Ausgangstext
Ein AP-Reporter berichtete, sechs Schützenpanzer seien in die Kleinstadt gefahren und an den Kontrollpunkten von prorussischen Aktivisten enthusiastisch begrüßt worden. Die Soldaten hätten grüne Tarnanzüge getragen, sie seien ausgerüstet mit Automatikwaffen und Granatwerfern. Mindestens einer der Soldaten habe das Sankt-Georgs-Band getragen, ein Symbol des Sieges der Sowjetunion im Zweiten Weltkrieg, das inzwischen zu einem Symbol prorussischer Demonstranten im Osten der Ukraine geworden ist.

+++ 10.28 Uhr: Rund 20 prorussische Bewaffnete haben das Rathaus der ostukrainischen Stadt Donezk gestürmt. Wie eine AFP-Reporterin vor Ort berichtete, erklärten die Aktivisten, ihre einzige Forderung sei die Organisation eines Referendums über die Bildung einer "föderalistischen" Ukraine. In Donezk wird seit Anfang April bereits der Sitz der Regionalregierung besetzt gehalten.

+++ 9.54 Uhr: In einigen Städten in der Ost-Ukraine haben sich Bürgerwehren gebildet. Sie wollen die Sicherheitskräfte der prowestlichen Führung in Kiew unterstützen und sich gegen die nach Russland orientierten Separatisten verteidigen.

+++ 9.41 Uhr: Trotz des Militäreinsatzes gegen pro-russische Aktivisten will Russland an der für Donnerstag geplanten internationalen Ukraine-Konferenz in Genf teilnehmen. Der russische Außenminister Sergej Lawrow sagte in Hanoi, die Gespräche blieben auf der Agenda.

Erforderliche Schritte
a) Geben Sie den Ausgangstext von "Ein AP-Reporter berichtete, sechs" bis einschließlich "Ukraine geworden ist." neu wieder und setzen Sie dabei "Radpanzer" an die Stelle von "Schützenpanzer".
b) Beantworten Sie anhand des Ausgangstexts:
(i) Wie viele prorussische Bewaffnete stürmten das Rathaus von Donezk?
(ii) In welcher Stadt äußerte sich Sergej Lawrow zur Konferenz in Genf?
(iii) Womit waren die Soldaten laut dem AP-Reporter ausgerüstet?
Die Zeilen weiter unten haben mit dem Ausgangstext nichts zu tun.

Bereitgestellte Daten
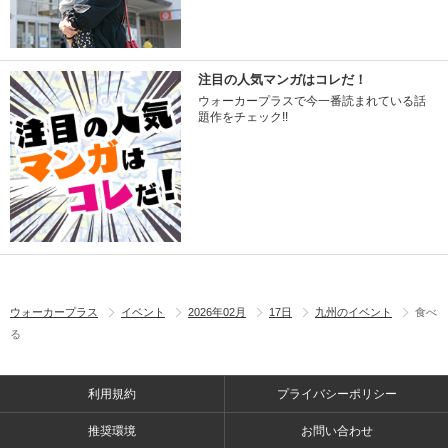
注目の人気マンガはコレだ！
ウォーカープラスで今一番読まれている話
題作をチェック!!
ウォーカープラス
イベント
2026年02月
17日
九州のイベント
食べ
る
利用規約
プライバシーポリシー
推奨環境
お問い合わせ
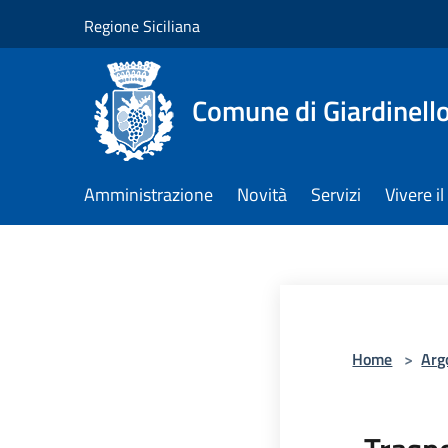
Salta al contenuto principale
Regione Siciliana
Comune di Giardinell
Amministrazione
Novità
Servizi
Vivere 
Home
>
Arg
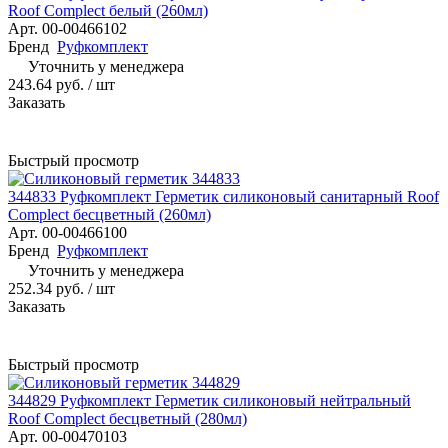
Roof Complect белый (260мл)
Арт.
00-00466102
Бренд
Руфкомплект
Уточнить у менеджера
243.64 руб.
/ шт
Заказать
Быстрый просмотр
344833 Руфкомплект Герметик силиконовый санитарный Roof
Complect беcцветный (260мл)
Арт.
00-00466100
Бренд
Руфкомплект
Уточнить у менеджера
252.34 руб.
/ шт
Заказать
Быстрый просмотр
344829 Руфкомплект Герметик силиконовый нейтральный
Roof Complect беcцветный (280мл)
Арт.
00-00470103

Ergebnisse
a)
Ein AP-Reporter berichtete, sechs Radpanzer seien in die Kleinstadt gefahren und an den Kontrollpunkten von prorussischen Aktivisten enthusiastisch begrüßt worden. Die Soldaten hätten grüne Tarnanzüge getragen, sie seien ausgerüstet mit Automatikwaffen und Granatwerfern. Mindestens einer der Soldaten habe das Sankt-Georgs-Band getragen, ein Symbol des Sieges der Sowjetunion im Zweiten Weltkrieg, das inzwischen zu einem Symbol prorussischer Demonstranten im Osten der Ukraine geworden ist.

b)
(i) Rund 20.
(ii) In Hanoi.
(iii) Mit Automatikwaffen und Granatwerfern.